Buscar consensos no es desconocer las luchas de intereses, ni los juegos de poder, ni supone ser ingenuamente neutral, sino tener madurez política como sociedad. El que ha naturalizado la neutralidad está en el otro extremo del que sólo ve poder e intereses en todos lados (sobre todo, los “perversos intereses” del otro) y ha quedado paralizado para pensar junto a los demás.

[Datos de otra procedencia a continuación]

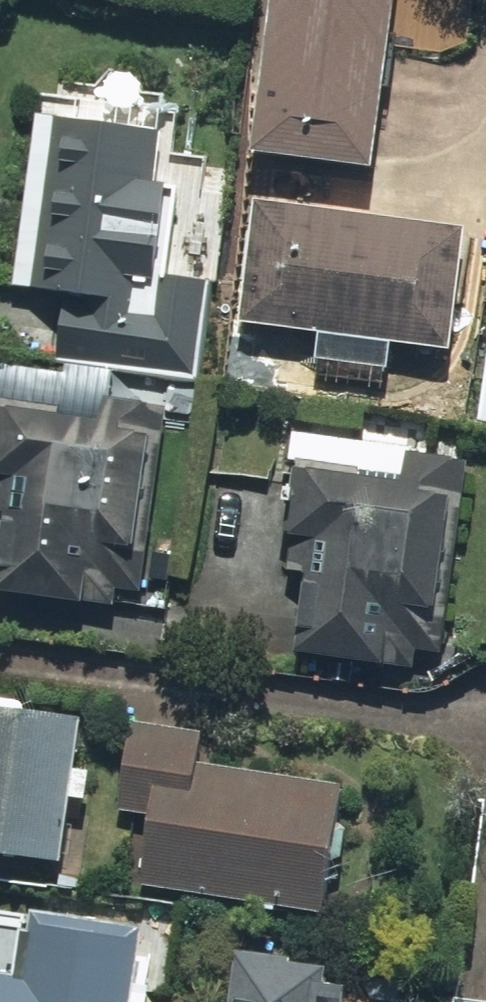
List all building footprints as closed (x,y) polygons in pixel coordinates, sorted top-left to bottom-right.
[(264,128),(397,140),(410,0),(276,0),(264,128)] [(34,59),(18,356),(215,367),(231,70),(34,59)] [(268,320),(339,328),(335,362),(413,371),(417,336),(469,342),(484,209),(283,187),(268,320)] [(476,428),(485,429),(485,303),(476,428)] [(0,455),(0,567),(161,580),(177,382),(7,368),(0,455)] [(299,434),(288,633),(456,643),(467,444),(299,434)] [(78,860),(104,699),(0,683),(0,847),(78,860)] [(151,712),(144,800),(175,803),(169,888),(356,903),(366,772),(221,760),(225,718),(151,712)] [(157,910),(48,899),(42,959),(0,955),(0,1001),(147,1001),(157,910)] [(366,949),(252,937),(245,1001),(360,1001),(366,949)] [(456,975),(455,1001),(485,1001),(485,977),(456,975)]
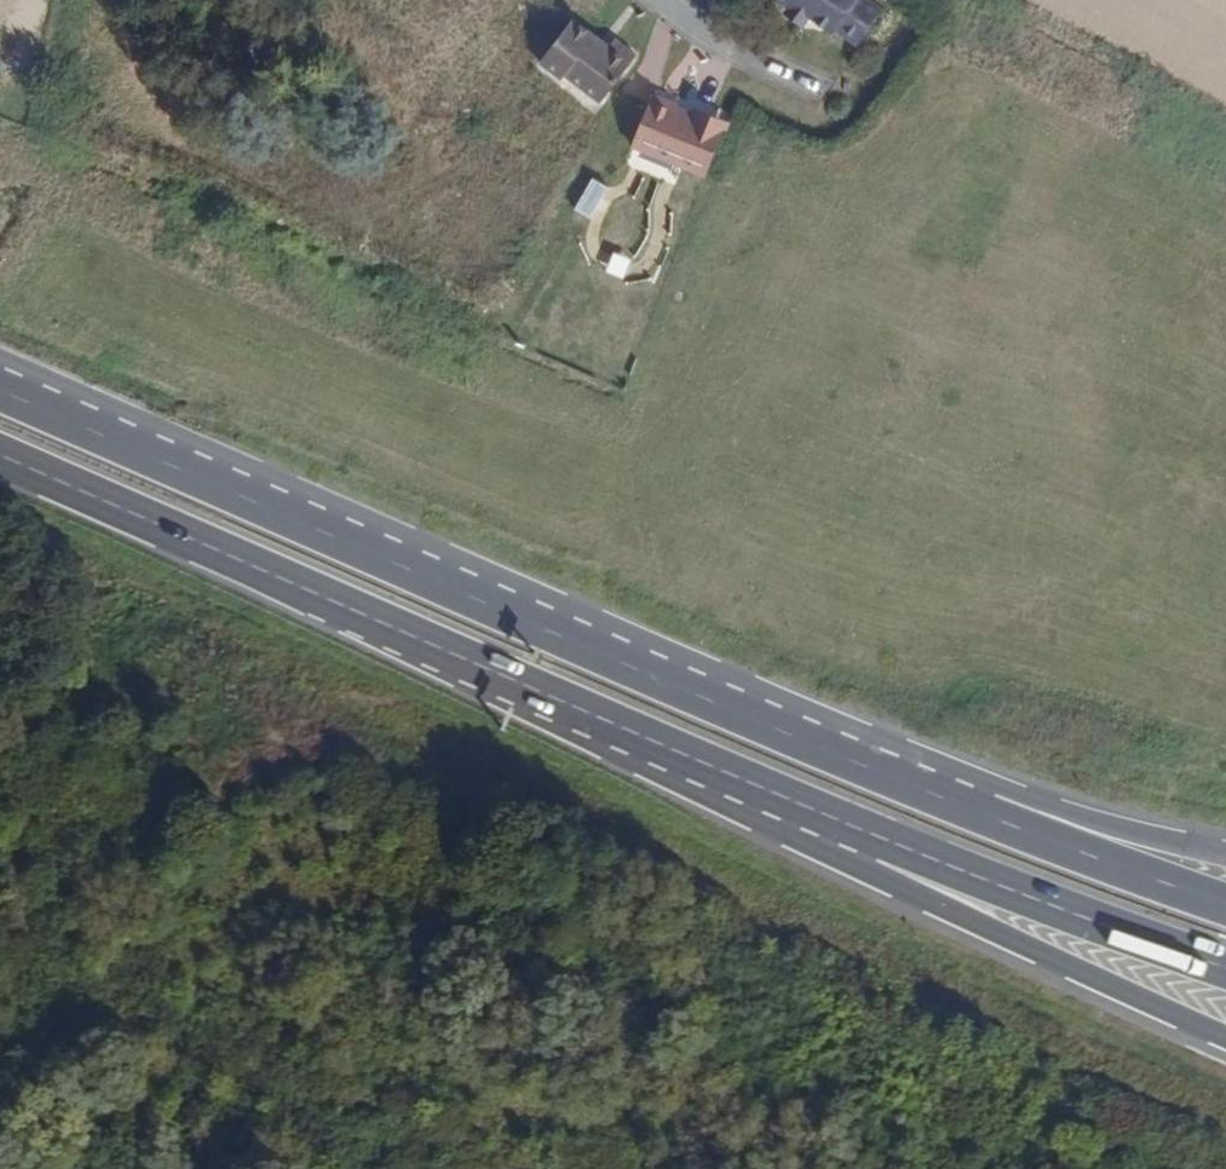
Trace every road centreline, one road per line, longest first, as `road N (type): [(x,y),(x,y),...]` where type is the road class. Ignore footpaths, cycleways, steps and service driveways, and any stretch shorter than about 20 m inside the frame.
road 1 (trunk): [(348,609),(1225,1037)]
road 2 (trunk): [(348,609),(937,861),(1225,969)]
road 3 (trunk): [(1225,906),(932,796),(553,632)]
road 4 (trunk): [(1225,855),(1018,797),(553,632)]
road 5 (trunk): [(553,632),(0,391)]
road 6 (trunk): [(0,457),(348,609)]

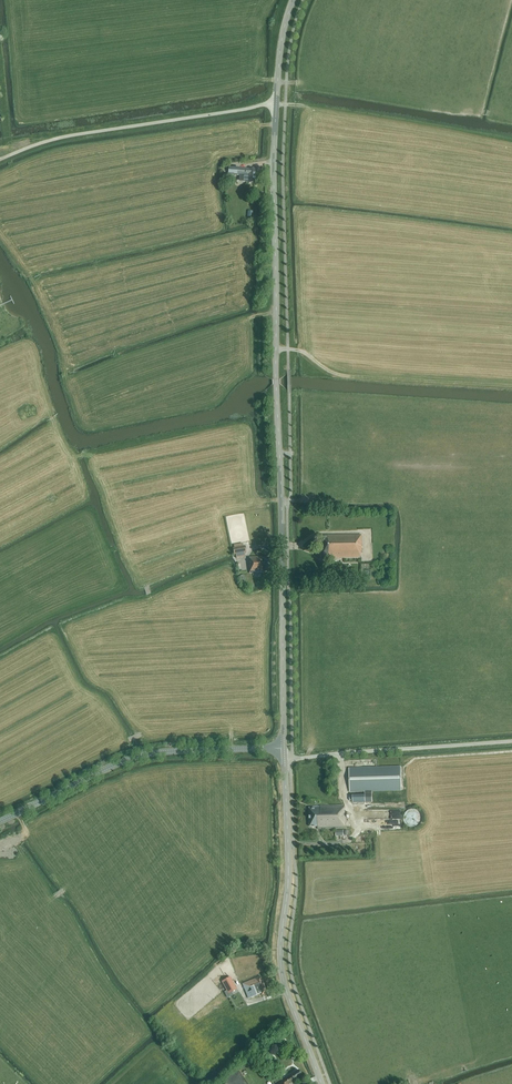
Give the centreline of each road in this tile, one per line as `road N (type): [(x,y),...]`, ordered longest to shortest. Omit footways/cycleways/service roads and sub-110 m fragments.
road 1 (secondary): [(284,748),(273,174),(279,64),(293,0)]
road 2 (secondary): [(322,1083),(281,965),(288,868),(284,748)]
road 3 (tertiary): [(284,748),(143,755),(0,821)]
road 4 (track): [(511,751),(415,758),(403,779)]

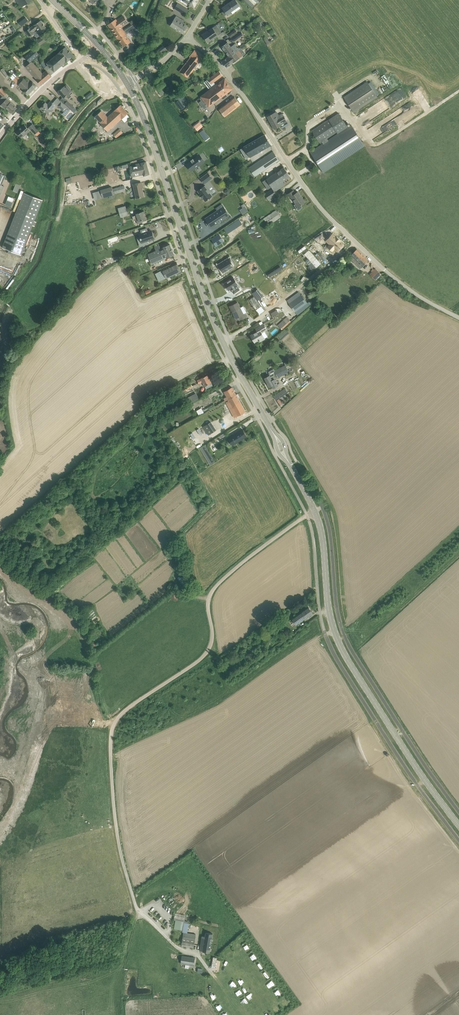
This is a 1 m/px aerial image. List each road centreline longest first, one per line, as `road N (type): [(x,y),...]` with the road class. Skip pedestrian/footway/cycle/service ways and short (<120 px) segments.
road 1 (unclassified): [(139,914),(116,829),(114,726),(207,653),(215,587),(315,512)]
road 2 (unclassified): [(458,317),(405,286),(326,213),(234,84),(187,37)]
road 3 (secondary): [(269,426),(217,327),(127,83)]
road 4 (secondary): [(458,826),(341,649),(315,512)]

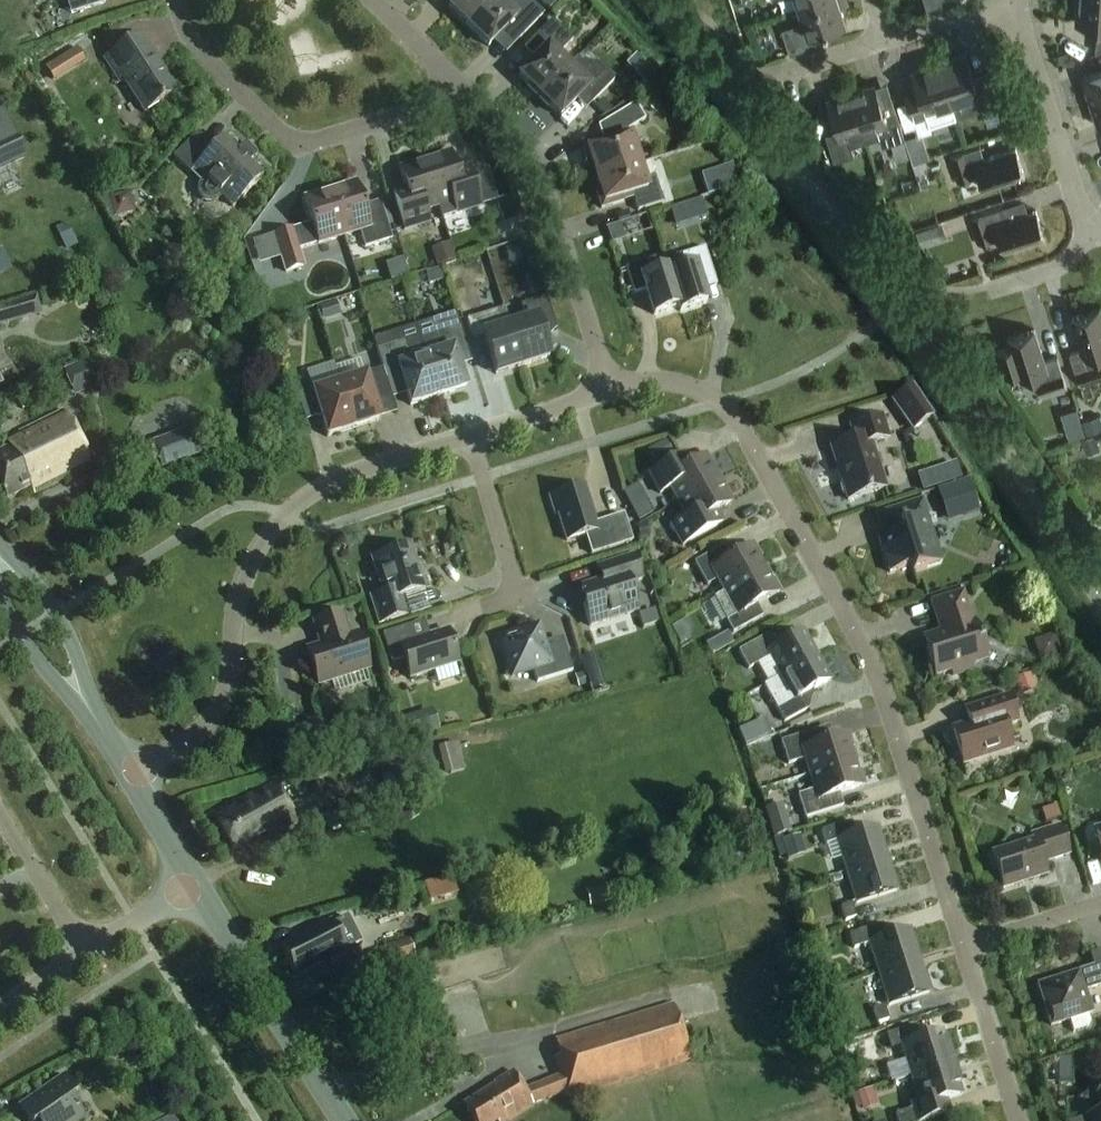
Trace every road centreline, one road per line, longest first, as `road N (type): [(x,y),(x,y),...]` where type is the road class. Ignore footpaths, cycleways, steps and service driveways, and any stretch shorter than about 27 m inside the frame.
road 1 (residential): [(968,949),(876,673),(725,402),(682,383),(608,390)]
road 2 (residential): [(476,435),(335,480),(306,498),(246,575),(220,712),(137,782)]
road 3 (residential): [(454,82),(434,106),(305,144),(288,141),(186,33),(176,0)]
road 4 (residential): [(454,82),(532,152),(608,390)]
road 5 (tertiary): [(346,1120),(194,880)]
road 6 (residential): [(1094,235),(1006,3)]
road 7 (tertiary): [(92,719),(87,680),(59,617),(0,546)]
road 8 (residential): [(489,604),(517,594),(476,435)]
road 9 (residential): [(1019,1120),(968,949)]
road 10 (residential): [(85,950),(0,812)]
road 11 (tertiary): [(0,598),(20,639),(92,719)]
road 12 (residential): [(608,390),(476,435)]
road 13 (residential): [(968,949),(1100,907)]
road 14 (residential): [(883,52),(1006,3)]
road 15 (residential): [(85,950),(194,880)]

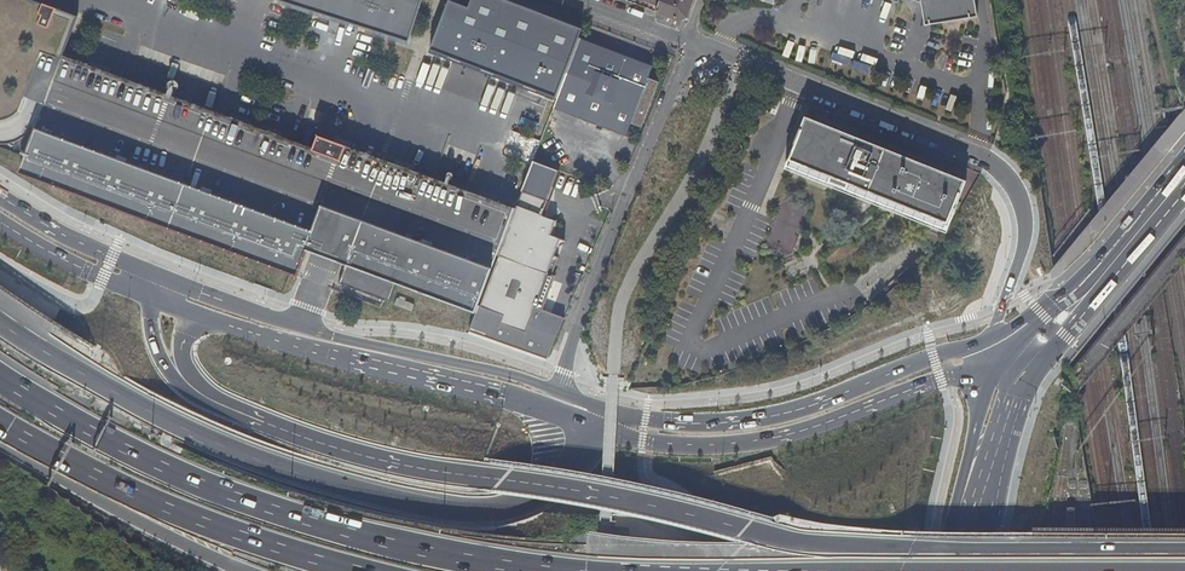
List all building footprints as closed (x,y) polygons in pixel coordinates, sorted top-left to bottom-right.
[(408,43),(421,0),(272,0),(408,43)] [(503,0),(472,0),(469,11),(449,3),(429,55),(556,102),(577,48),(580,39),(583,31),(503,0)] [(656,11),(679,20),(688,16),(693,0),(661,0),(659,5),(656,11)] [(921,3),(924,26),(930,25),(929,21),(969,14),(969,19),(978,17),(975,0),(911,0),(921,3)] [(35,3),(27,23),(40,28),(48,8),(35,3)] [(556,102),(555,106),(628,134),(633,123),(641,126),(659,80),(648,76),(652,66),(580,39),(577,48),(556,102)] [(353,169),(59,66),(50,87),(16,175),(298,276),(308,246),(328,253),(349,260),(338,291),(428,324),(460,335),(503,221),(353,169)] [(962,187),(803,122),(785,167),(945,234),(962,187)] [(548,201),(560,169),(535,159),(523,192),(548,201)] [(543,214),(548,201),(523,192),(481,305),(506,315),(503,322),(527,331),(562,237),(552,234),(557,220),(543,214)] [(793,208),(791,218),(802,220),(804,210),(793,208)] [(481,305),(479,306),(470,330),(548,359),(565,318),(541,308),(560,256),(556,254),(527,331),(503,322),(506,315),(481,305)]
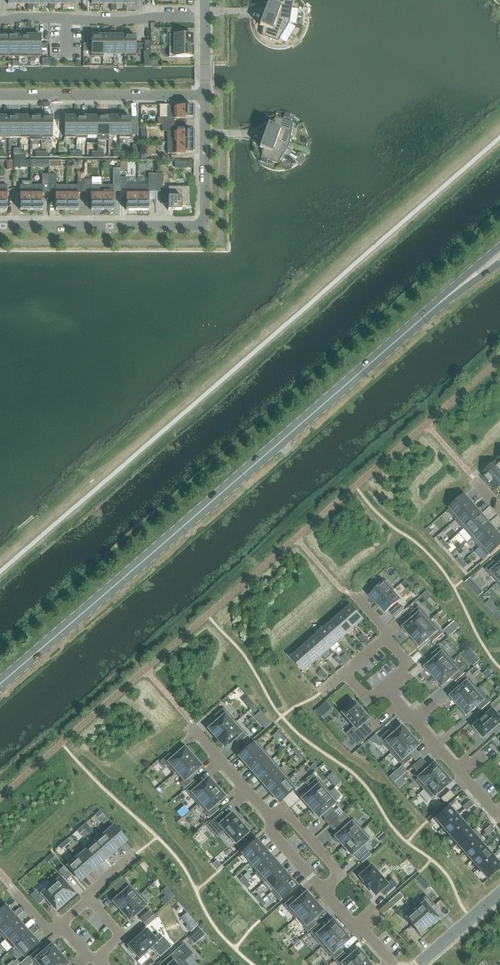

Son dos caras de la misma moneda.
El ciudadano que resulta vital a la hora de construir democracias saludables es el que no está en esos extremos, es el que está en el punto medio, en donde se reconoce la presencia de los intereses y los juegos de poder, pero supera esa barrera para buscar puntos de encuentros y apreciar los mejores argumentos en busca de resoluciones colectivas a problemas en común.

Hacia una cultura de la otredad y la madurez política

Es necesario y urgente comenzar a educar en prácticas argumentativas adecuadas a las exigencias democráticas y en una educación que priorice la diferencia por sobre la igualdad, en la medida que somos iguales en la diferencia y sólo generando una cultura de la otredad estaremos en condiciones de lograr acuerdos sociales que, respetando las ideas del otro, garanticen la debida igualdad.
Debemos ponernos a resguardo de aquellos modelos de gobierno en donde lo que reina es la desigualdad por imposición de ideas de quienes ostentan el poder político o la mayoría ideológica de turno.
Proyectar un futuro de democracias latinoamericanas finalmente maduras y colaborativas entre sí, unidas en lo interno y hacia afuera para superar sus problemas de desigualdad social, supone asumir el reto de dejar de lado el uso del poder político como generador de conflictos dicotómicos estériles, incorporando una agenda de fuerte contenido social que busque superar sus problemas en términos cooperativos.
Mi apuesta es por una concepción de América Latina desde una tradición humanística que apuntale la formación y la responsabilidad de quienes conducen los países de nuestra región. El principal escollo somos nosotros mismos y el futuro sigue estando –como siempre- en nuestras propias manos. La tarea es difícil, pero no imposible. Y nos urge intentarlo.